*BEREITGESTELLTER TEXT:*
OLG Brandenburg vom 7.10.2008 ; Az. 6 U 157/07
GRUR – RR 2009, 239

 

4. OLG Hamm: Zur Telefonwerbung gegenüber Gewerbetreibenden

Telefonanrufe zu Werbezwecken gegenüber einem Gewerbetreibenden sind zulässig, wenn von seiner mutmaßlichen Einwilligung ausgegangen werden kann. Dies ist der Fall, wenn die Umstände vor dem Anruf sowie Art und Inhalt eine solche Einwilligung nahelegen. Ein ausreichend großes Interesse des Gewerbetreibenden könne nach der Auffassung des OLG Hamm vermutet werden, wenn der Telefonanruf in einem sachlichen Zusammenhang mit einer bereits bestehenden Geschäftsbeziehung steht. Auch bei einer bestehenden Geschäftsverbindung muss jedoch geprüft werden, ob der Werbende bei verständiger Würdigung aller ihm bekannten Umstände vor dem Anruf ein Einverständnis des Angerufenen annehmen konnte. Dabei komme es auf die Würdigung der konkreten Umstände des Einzelfalles an. Der anzurufende Gewerbetreibende müsse gerade mit einer telefonischen Werbung einverstanden sein. Im vorliegenden Fall war eine GmbH – die bereits über einen Vertrag mit einem Anbieter verfügte - angerufen worden mit dem Angebot für einen neuen Vertrag mit einem neuen Anbieter und günstigeren Konditionen.

*ARBEITSAUFTRAG 1:* Übertragen Sie den Text zur Telefonwerbung vollständig und ohne jede Abweichung.
Der Text zur Telefonwerbung und die Auflistung sind voneinander unabhängiges Material.

*AUSZÜGE AUFLISTUNG:*
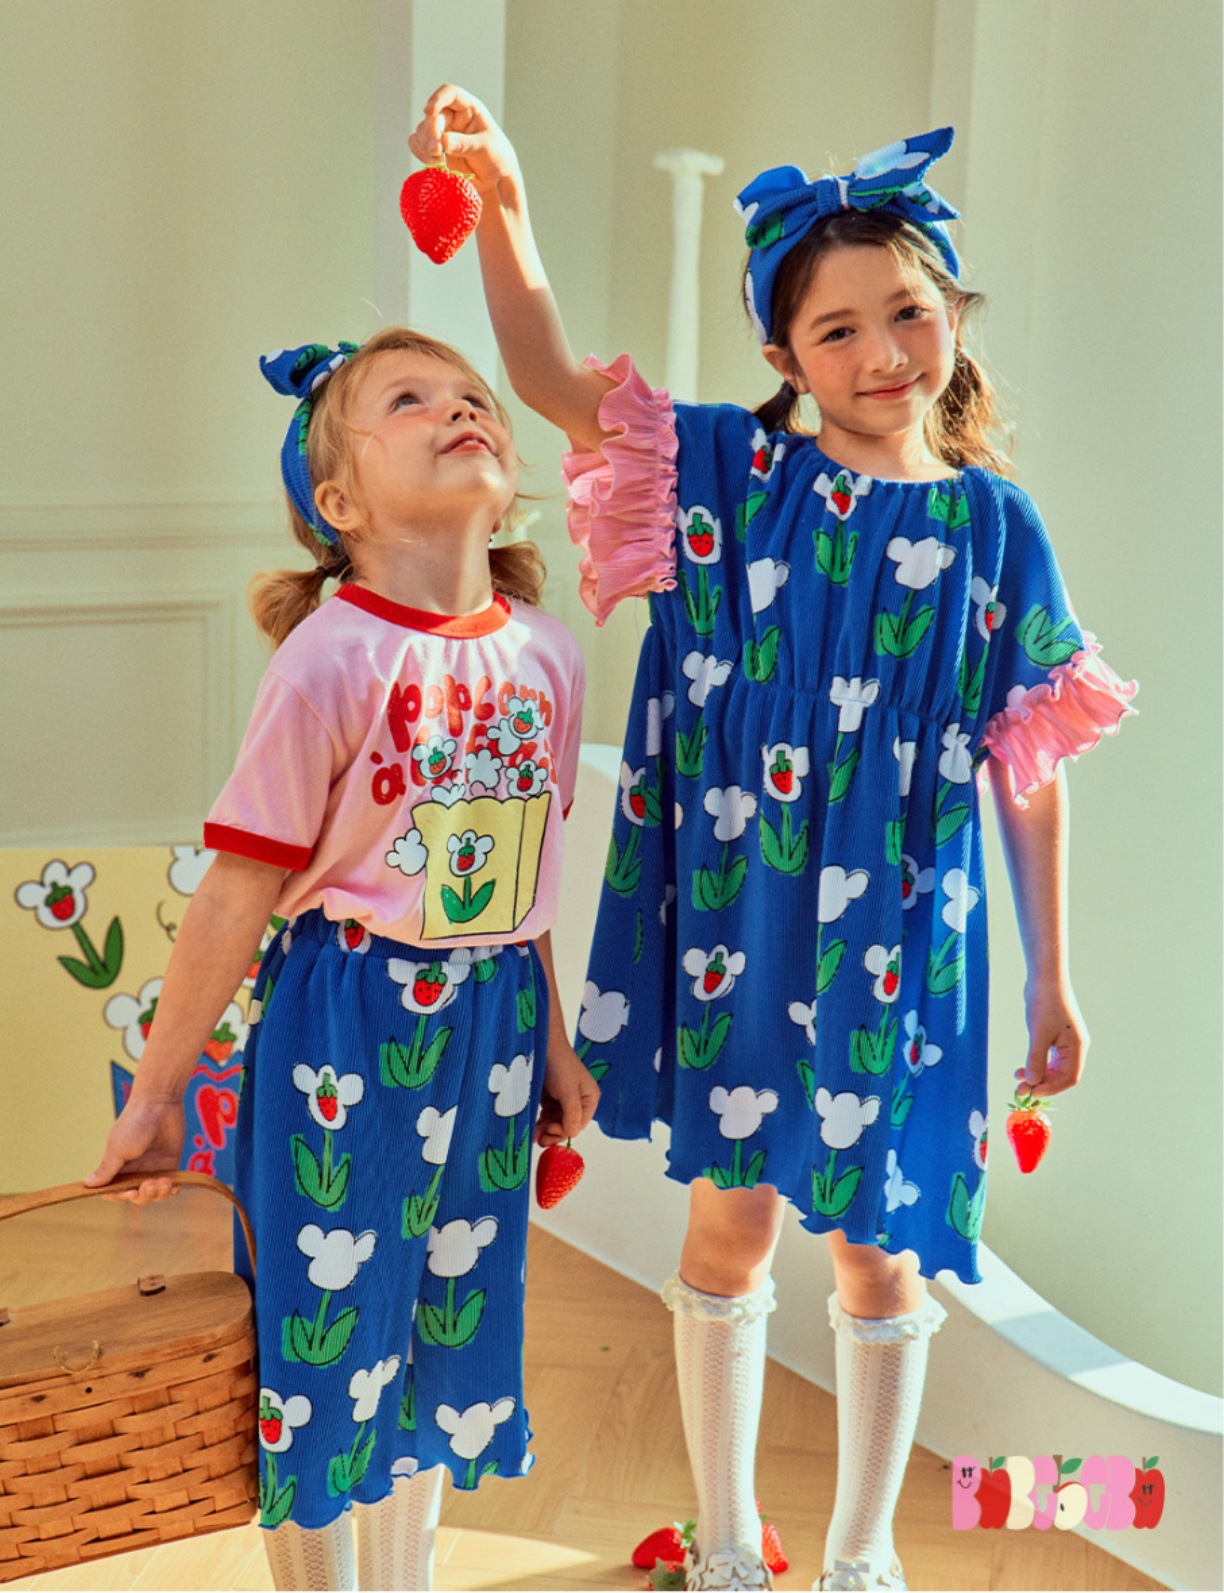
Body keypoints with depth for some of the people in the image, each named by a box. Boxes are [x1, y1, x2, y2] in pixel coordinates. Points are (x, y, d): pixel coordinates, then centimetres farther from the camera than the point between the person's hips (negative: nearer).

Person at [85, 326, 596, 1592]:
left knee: (447, 1312, 18)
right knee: (326, 1313, 7)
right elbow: (240, 892, -14)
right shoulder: (332, 658, -17)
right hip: (344, 1019, -6)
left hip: (489, 1016, 6)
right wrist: (155, 1094, -8)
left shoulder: (544, 654, 0)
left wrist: (552, 1040, 18)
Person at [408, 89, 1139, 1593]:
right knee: (730, 1224, 13)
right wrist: (499, 205, -26)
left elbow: (1027, 766, 1)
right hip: (736, 923, 1)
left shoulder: (993, 525, -2)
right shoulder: (734, 472, -2)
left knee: (879, 1249, 10)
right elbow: (556, 381, -9)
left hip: (897, 937, 0)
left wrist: (1050, 974, 3)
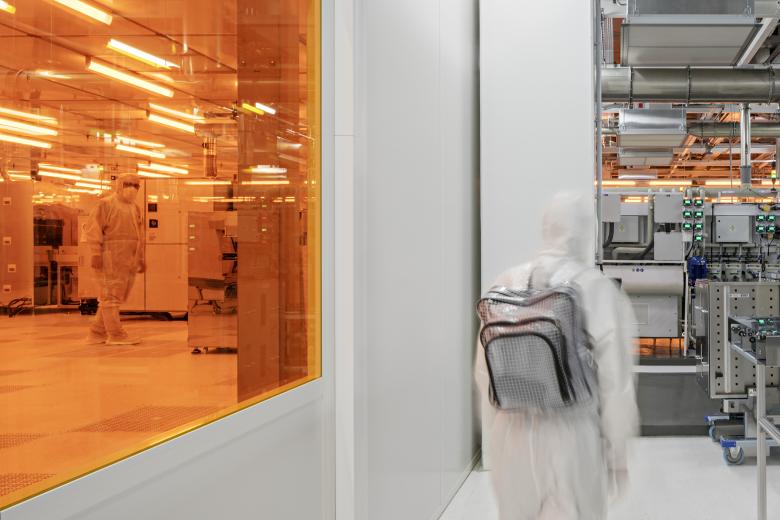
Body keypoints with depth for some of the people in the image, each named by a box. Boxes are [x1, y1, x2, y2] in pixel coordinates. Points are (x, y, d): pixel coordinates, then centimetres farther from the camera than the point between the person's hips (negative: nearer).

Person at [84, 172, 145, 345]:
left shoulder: (134, 208, 20)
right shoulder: (106, 204, -2)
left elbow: (138, 235, 24)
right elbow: (92, 229, -9)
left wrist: (141, 258, 19)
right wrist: (96, 253, -17)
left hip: (129, 260, 8)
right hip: (111, 258, -8)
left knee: (118, 297, 8)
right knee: (111, 296, -5)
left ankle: (97, 333, 15)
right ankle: (116, 334, -3)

*ARBEITSAUFTRAG 2:* Formatieren Sie die Zeilen der Auflistung als Markdown-Tabelle mit den Spalten „Nummer“ und „Listenzeile“. Berücksichtigen Sie nur die Zeilen ab der Zeile mit „right shoulder: (332, 658, -17)“ bis einschließlich der Zeile mit „left wrist: (1050, 974, 3)“ und lassen Sie Leerzeilen weg.

*LÖSUNGSTEIL 1:*
OLG Brandenburg vom 7.10.2008 ; Az. 6 U 157/07
GRUR – RR 2009, 239

 

4. OLG Hamm: Zur Telefonwerbung gegenüber Gewerbetreibenden

Telefonanrufe zu Werbezwecken gegenüber einem Gewerbetreibenden sind zulässig, wenn von seiner mutmaßlichen Einwilligung ausgegangen werden kann. Dies ist der Fall, wenn die Umstände vor dem Anruf sowie Art und Inhalt eine solche Einwilligung nahelegen. Ein ausreichend großes Interesse des Gewerbetreibenden könne nach der Auffassung des OLG Hamm vermutet werden, wenn der Telefonanruf in einem sachlichen Zusammenhang mit einer bereits bestehenden Geschäftsbeziehung steht. Auch bei einer bestehenden Geschäftsverbindung muss jedoch geprüft werden, ob der Werbende bei verständiger Würdigung aller ihm bekannten Umstände vor dem Anruf ein Einverständnis des Angerufenen annehmen konnte. Dabei komme es auf die Würdigung der konkreten Umstände des Einzelfalles an. Der anzurufende Gewerbetreibende müsse gerade mit einer telefonischen Werbung einverstanden sein. Im vorliegenden Fall war eine GmbH – die bereits über einen Vertrag mit einem Anbieter verfügte - angerufen worden mit dem Angebot für einen neuen Vertrag mit einem neuen Anbieter und günstigeren Konditionen.

*LÖSUNGSTEIL 2:*
| Nummer | Listenzeile |
|---|---|
| 1 | right shoulder: (332, 658, -17) |
| 2 | right hip: (344, 1019, -6) |
| 3 | left hip: (489, 1016, 6) |
| 4 | right wrist: (155, 1094, -8) |
| 5 | left shoulder: (544, 654, 0) |
| 6 | left wrist: (552, 1040, 18) |
| 7 | Person at [408, 89, 1139, 1593]: |
| 8 | right knee: (730, 1224, 13) |
| 9 | right wrist: (499, 205, -26) |
| 10 | left elbow: (1027, 766, 1) |
| 11 | right hip: (736, 923, 1) |
| 12 | left shoulder: (993, 525, -2) |
| 13 | right shoulder: (734, 472, -2) |
| 14 | left knee: (879, 1249, 10) |
| 15 | right elbow: (556, 381, -9) |
| 16 | left hip: (897, 937, 0) |
| 17 | left wrist: (1050, 974, 3) |